GIVEN PROBLEM » The forum post below contains several drafts of a poem. List every tentative title proposed in the note that introduces the draft marked "edit 1."

DOCUMENT PASSAGE »
━━━
| 
		
	
	
	
		
	Posts: 33Threads: 5
 Joined: May 2018
 
	
	
		edit 2. probably the last one. title is staying as July, it has connotations to it (thick-summer-inertia-langurous--) that i can't see off. The rains bear gifts of starlight by their long arms,
 but there is no youth in the stars' breaths.
 Only melancholy, thin-bodied, classical, and sharp,
 and the promise that it always be beautiful.
 
 Blood breaks in the bath, wave reduced
 to a shy finger in lukewarm water. Gorgeous, pink,
 too peaky, too fine a color for her brand of violence,
 she needs it to be elegantly clever. Obscene.
 
 The sky opens, laughing gaily, and she could shut it up
 right now: she could climb out, turn around,
 point, and beat the world to its knees. But first
 she needs to be clean.
 
 She washes her face over the sink, and the water burns,
 and her heart breaks. It is a shallow break, snapped only
 for the photographs that fail to catch
 the slow-motion inversion of her ribs, her lungs.
 
 It is July when she surfaces. Time to reinvent.
 Pressured ever inwards by a fuck-my-life whisper-
 slash-scream, breathless, small,
 she goes outwards, stretching, wanting.
 
 edit 1. (tentative title(s): Look At Me, and Grieve; Grieve; Elegance, and Cleanliness, in July; I am really, in retrospect, terrible at writing poems that inspire appropriate titles. Or perhaps just generally poems.)
 Blood breaks in the bath, the wave a shy finger
 in lukewarm water. Gorgeous, pink,
 too peaky, too fine a color for her brand of violence,
 she needs it to be obscene. Elegantly clever.
 
 The rains bear gifts of starlight upon their long arms,
 but there is no youth in the clean breaths of the stars.
 Only melancholy, thin-bodied, classical, and sharp,
 and the promise that it will be beautiful.
 The sky opens, laughing gaily, and she could shut it up right now,
 she could climb out of it, and turn around,
 and point, and beat the world to its knees.
 But first she needs to be clean.
 
 She washes her face over the sink, and the water burns,
 and her heart breaks. It is a shallow break, bluntly displayed,
 snapped only because she needed a heart to break for her,
 and hers was the closest, and most convenient.
 Because her lungs collapse, pressured ever inwards
 by the breathlessness of a fuck-my-life whisper-slash-scream,
 she goes outwards, stretching, wanting, always
 
 original.
 Blood breaks in the bath, the wave reduced
 to a shy finger in the lukewarm water. However gorgeous,
 pink is too peaky too fine a color for her brand of violence,
 she needs it to be obscene. She needs it to be clever.
 The rains bear gifts of starlight upon their long arms,
 but there is no youth to the pure breaths of a star.
 There is only melancholy, thin-bodied, classical, and sharp, and time.
 The sky opens, laughing gayly, and she could shut it up
 right now, she could climb out the sky and just. Leave.
 But first she needs to be clean.
 She washes her face over the sink, tap smelling like schnapps,
 peach, liquid courage because the abstract type is uninspired,
 and the water burns, and her heart breaks. It is a shallow
 break, bluntly presented, resting on the laurels
 of a breathless fuck-my-life whisper-slash-scream.
━━━
INFORMATION PROVIDED »
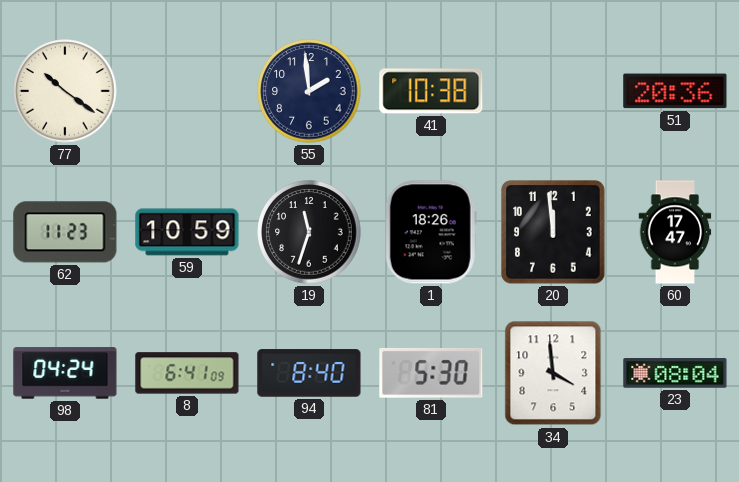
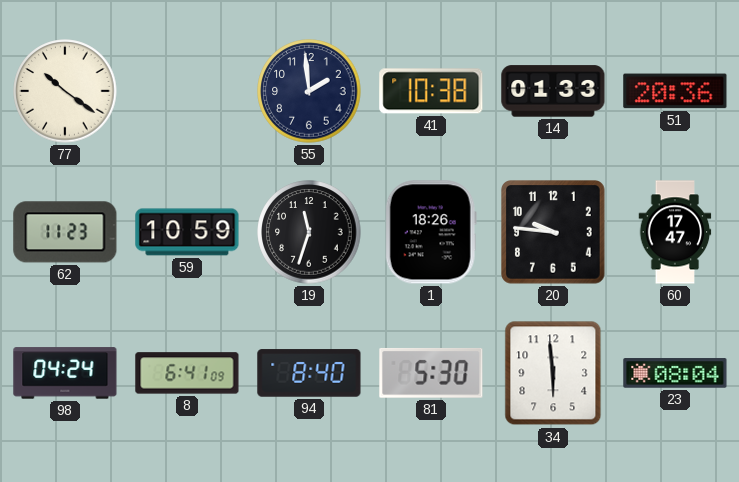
14: none -> 01:33
20: 11:59 -> 9:46
34: 3:59 -> 5:59
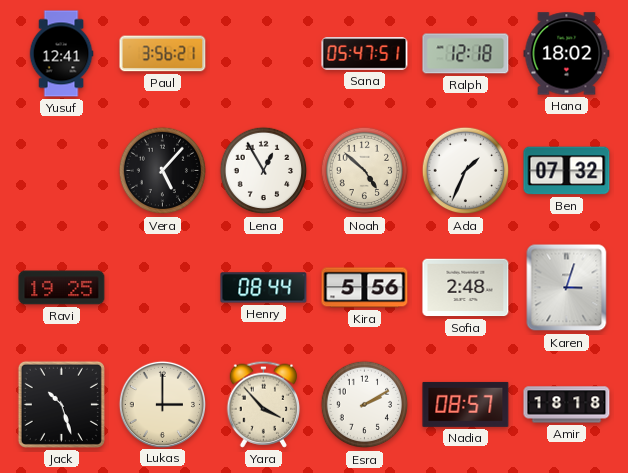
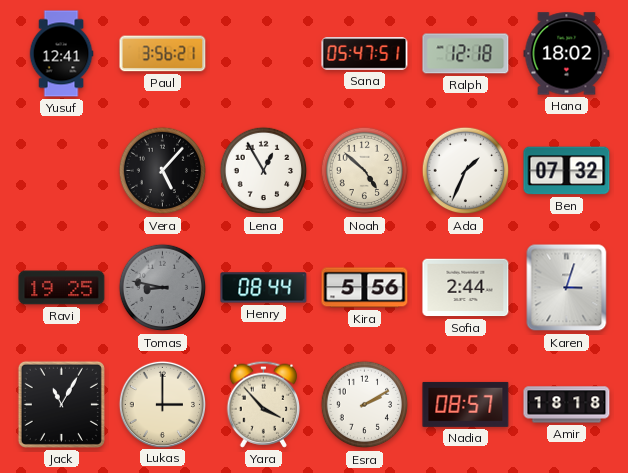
Tomas: none -> 8:47
Sofia: 2:48 -> 2:44
Jack: 10:27 -> 11:05
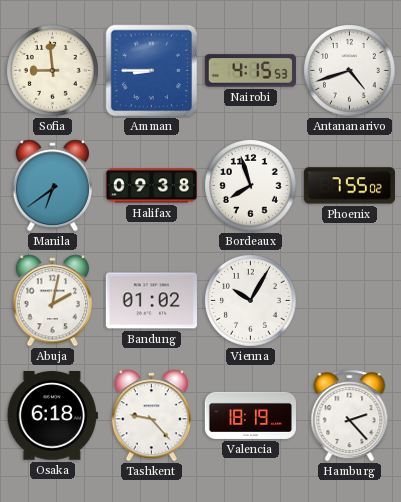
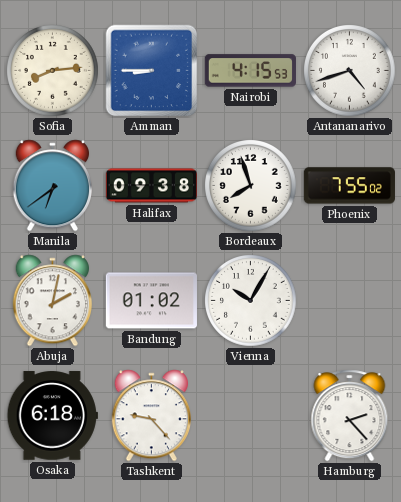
Sofia: 8:59 -> 8:14
Valencia: 18:19 -> none
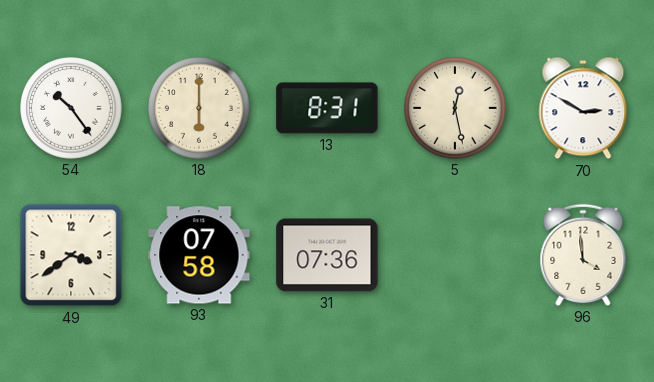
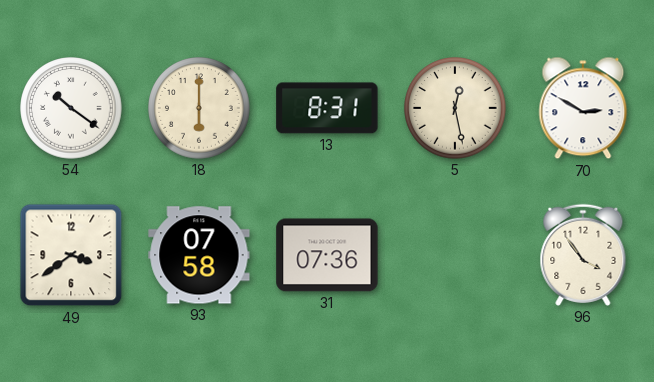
54: 10:24 -> 10:21
96: 3:59 -> 3:54
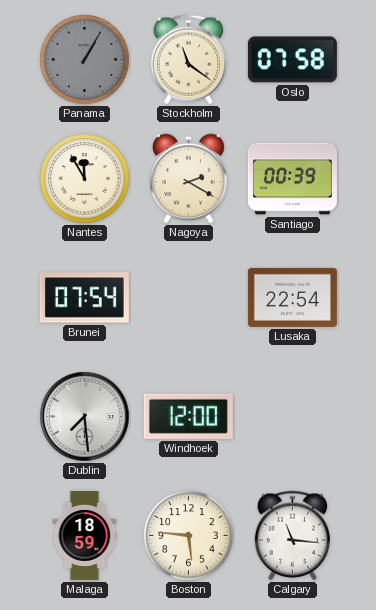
━━━
SOLVED EXERCISE »
Look At Me, and Grieve
Grieve
Elegance, and Cleanliness, in July